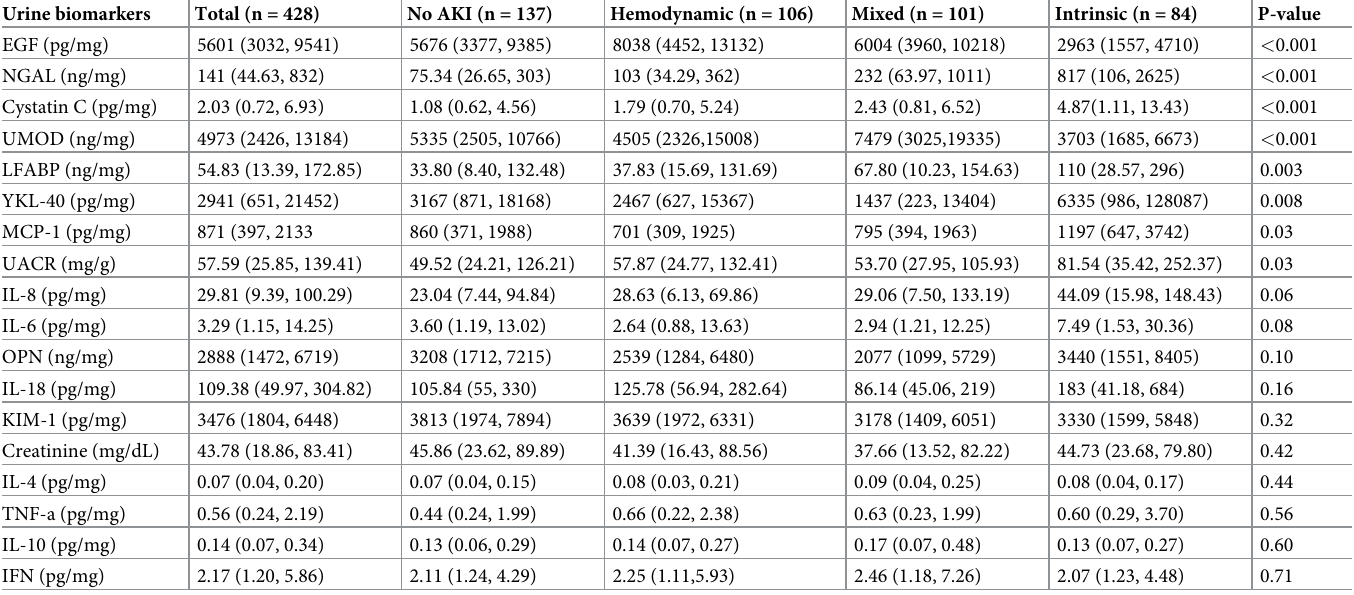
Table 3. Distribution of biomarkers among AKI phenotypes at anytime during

--

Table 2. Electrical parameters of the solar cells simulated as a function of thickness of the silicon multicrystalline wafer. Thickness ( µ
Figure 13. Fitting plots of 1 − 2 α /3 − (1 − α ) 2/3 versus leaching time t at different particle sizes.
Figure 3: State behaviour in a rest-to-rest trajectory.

# Task details
Every line of the records that includes the word "Table" should be gathered.

# Output below
Table 3. Distribution of biomarkers among AKI phenotypes at anytime during
Table 2. Electrical parameters of the solar cells simulated as a function of thickness of the silicon multicrystalline wafer. Thickness ( µ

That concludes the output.